Shipin Kexue (Oct 2023)
Nondestructive Detection of Pear with Early-stage Core Browning Based on Empirical Mode Decomposition of Vibro-acoustic Signals
Abstract
In this study, a nondestructive vibro-acoustic setup was employed to acquire the vibro-acoustic signals of pear fruit. The signals were decomposed using the empirical mode decomposition (EMD). Different methods were used to suppress the end effect and mode mixing to achieve the optimal signal decomposition components.
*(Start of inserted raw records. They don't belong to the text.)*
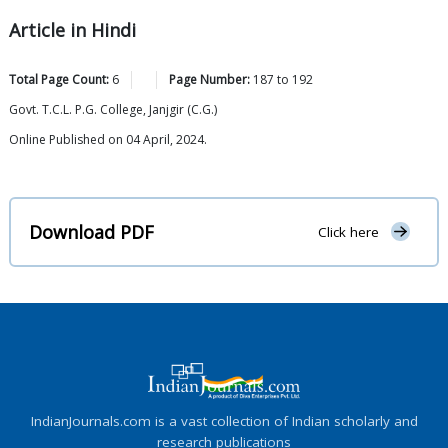
Article in Hindi
Total Page Count:
6
Page Number:
187
to
192
Govt. T.C.L. P.G. College, Janjgir (C.G.)
Online Published on 04 April, 2024.
Download PDF
Click here
IndianJournals.com is a vast collection of Indian scholarly and
research publications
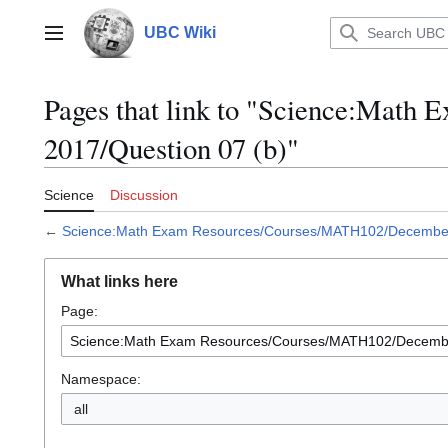
Jump
to
UBC Wiki
Main menu
content
Pages that link to "Science:Mat
2017/Question 07 (b)"
Science
Discussion
←
Science:Math Exam Resources/Courses/MATH102/December 
What links here
Page:
Namespace:
all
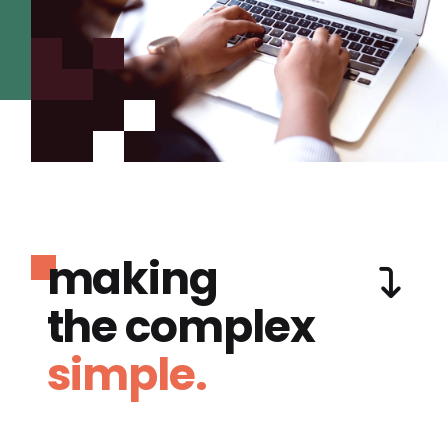
making
the complex
simple.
Then, the decomposition components of the vibro-acoustic signals were used as the input to construct a discriminant model based on convolution neural networks with spatial pyramid pool (CNN-SPP). The results showed that the improved slope-based method was better able to suppress the EMD end effect for the vibro-acoustic signals. The complementary complete ensemble empirical mode decomposition with adaptive noise (CCEEMDAN) method could exhibit better performance for suppressing mode mixing after end effect suppression. Thus, the obtained components were used as the input to construct a CCEEMDAN-CNN-SPP-based discriminant model. The overall classification accuracy of the model was 93.66% for pears with core browning, the discrimination accuracy was 94.44% for sub-healthy pears, and the misjudgment rate was 6.35% for diseased fruit. This improved the accuracy of vibro-acoustic identification of pears with early-stage mild disease. This study lays a foundation for the development of an online detection system for sub-healthy fruits in the future.